A personagem acreditava-se sofisticada. Por isso, perguntou com no tom mais natural que conseguiu:
- E como chegaste aqui? - Olha, fui imaginado por um miúdo de cinco anos, o André. Estava ele muito bem a pensar em mim, a criar-me, quando teve a infeliz ideia de, na viagem de carro com os pais, falar de mim … - Falar de ti? - Sim, pôs-se a dizer aos pais que tinha imaginado um cão verde vindo de outro planeta , Marte, que falava e que tinha aventuras. Para meu azar, o pai disse-lhe logo que isso era uma estupidez, que cães verdes não existem, muito menos em Marte. - E o miúdo? - Começou a chorar, a teimar que existia, que era dele, que era o Bob … Um chinfrim, a mãe a tentar acalmá-lo e o pai a gritar por cima, a dizer que por estas e por outras é que ele tinha de ir ao psicólogo …Enfim, quando chegámos ali à esquina da Avenida 5 de Outubro com a Av. Da República, estás a ver?, o miúdo deitou-me fora. - Deitou-te fora? - Sim, de repente, dei por mim fora do carro. Largou-me ali. Fiquei por minha conta. - Talvez te recupere ou lhe voltes à ideia …

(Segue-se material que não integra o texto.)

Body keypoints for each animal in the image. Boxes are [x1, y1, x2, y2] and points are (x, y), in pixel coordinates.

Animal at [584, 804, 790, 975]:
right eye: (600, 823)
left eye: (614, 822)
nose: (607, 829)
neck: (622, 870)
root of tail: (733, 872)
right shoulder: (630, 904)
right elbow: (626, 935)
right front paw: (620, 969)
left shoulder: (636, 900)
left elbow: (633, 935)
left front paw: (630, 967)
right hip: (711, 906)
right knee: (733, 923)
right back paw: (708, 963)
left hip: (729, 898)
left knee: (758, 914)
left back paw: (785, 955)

Bob franziu o sobrolho dubitativo. Concedeu:
- Não sei … Quem sabe, daqui a uns dias ou quando for adulto, se for daqueles miúdos que gosta de ficção científica e histórias de dragões e tal. – Suspirou – E até, quem te deitou fora?
A personagem sorriu: - Não fui deitado fora. - Ah não? Então o que estás aqui a fazer? - Olha, tenho estado a matutar nisso o dia todo. Pensava que também estava perdido. Mas quando te ouvi a contar a tua história, lembrei-me do que se passou. - Então, conta lá … - Evadi-me. - Evadiste-te? Como assim?

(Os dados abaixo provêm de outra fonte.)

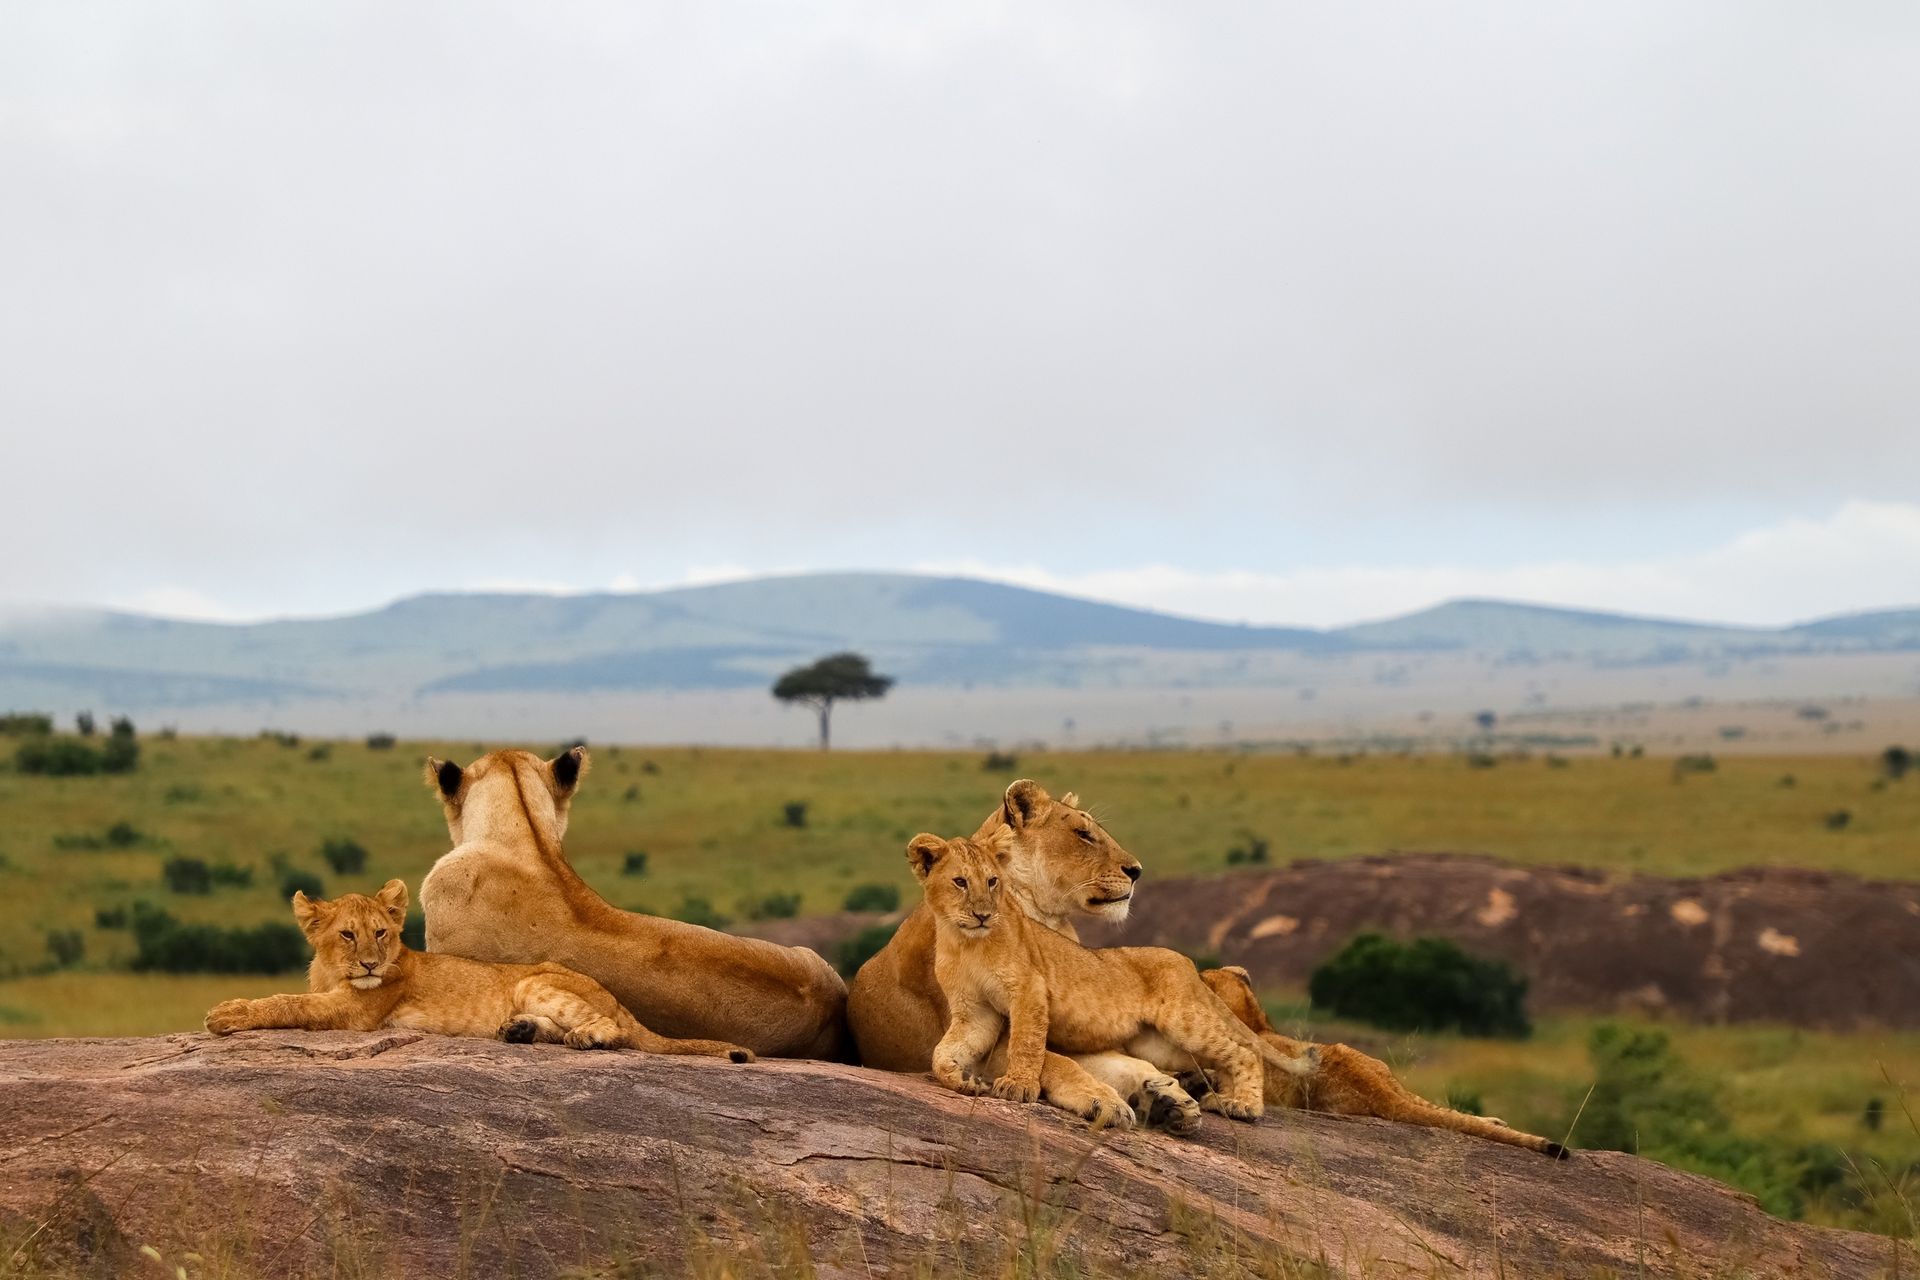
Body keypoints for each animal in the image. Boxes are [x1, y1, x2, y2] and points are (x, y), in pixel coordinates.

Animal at [204, 879, 754, 1062]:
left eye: (381, 933)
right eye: (347, 934)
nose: (371, 963)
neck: (334, 973)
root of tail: (615, 996)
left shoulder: (356, 1012)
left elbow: (287, 1002)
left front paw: (227, 1014)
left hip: (537, 980)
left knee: (613, 1030)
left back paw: (585, 1037)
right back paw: (517, 1031)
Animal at [849, 780, 1203, 1131]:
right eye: (1083, 834)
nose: (1137, 871)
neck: (1045, 919)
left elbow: (1117, 1060)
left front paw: (1169, 1096)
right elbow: (1051, 1060)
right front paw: (1104, 1099)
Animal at [911, 829, 1315, 1122]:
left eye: (993, 881)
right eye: (961, 882)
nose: (982, 914)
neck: (965, 942)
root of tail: (1185, 962)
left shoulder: (1029, 991)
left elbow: (1029, 1046)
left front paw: (1018, 1087)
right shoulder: (975, 1011)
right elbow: (941, 1053)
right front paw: (962, 1079)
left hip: (1186, 1022)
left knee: (1244, 1051)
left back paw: (1242, 1105)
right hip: (1159, 1044)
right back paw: (1206, 1095)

- Fugi, pus-me a andar, dei às de vila-diogo, debandei … - OK, já percebi. Mas porque fizeste isso? - Bom, ia no carro com a minha criadora. Tudo certo, começou a criar-me, a dar-me vida, a pensar nas minhas características físicas. Altura, largura, peso, cor do cabelo, olhos, tudo muito bem. Imagina-me numa praia das Caraíbas, com roupinha de época, toda rota, como alguém foragido, tripulante de um barco de piratas ou assim… Já vejo uma história maravilhosa, com lutas, aventuras, uma história para a qual valia a pena ter saído do reino da imaginação. Mas, de repente, tudo muda. - Sem mais? Do nada? - Pareceu-me isso mesmo. Do nada. – Para dar ênfase à sua fala, a personagem estalou os dedos e atirou as mãos pelo ar – Pensando bem, começou a tocar uma musiquinha bem deprimente. Deixa ver, qualquer coisa como “(…) and that you’d be reminded that for me, it isn’t over/ Never mind, I’ll find someone like you”. O que se passou não sei. Sei que do nada desapareceu a roupa de época, a praia nas Caraíbas, todo o cenário e estou metido num T2 com alguém a chorar e a gritar para mim “porquê, porquê, porque me deixas”?, à volta copos e pratos partidos e a uns sacos de plástico cheios de roupa à porta. Pensei: não, não eu, Isto não é uma história para uma personagem como eu. E, vai daí, quando começou o noticiário das 8h00 saí do carro.
Houve um longo silêncio. Depois, Bob, o cão verde que veio de Marte, arriscou perguntar:
- Então e agora? O que vais fazer?
Abriu os braços num gesto largo (a personagem é um pouco teatral, conceda-se) e respondeu:
-Não é óbvio? Vou escrever a minha própria história.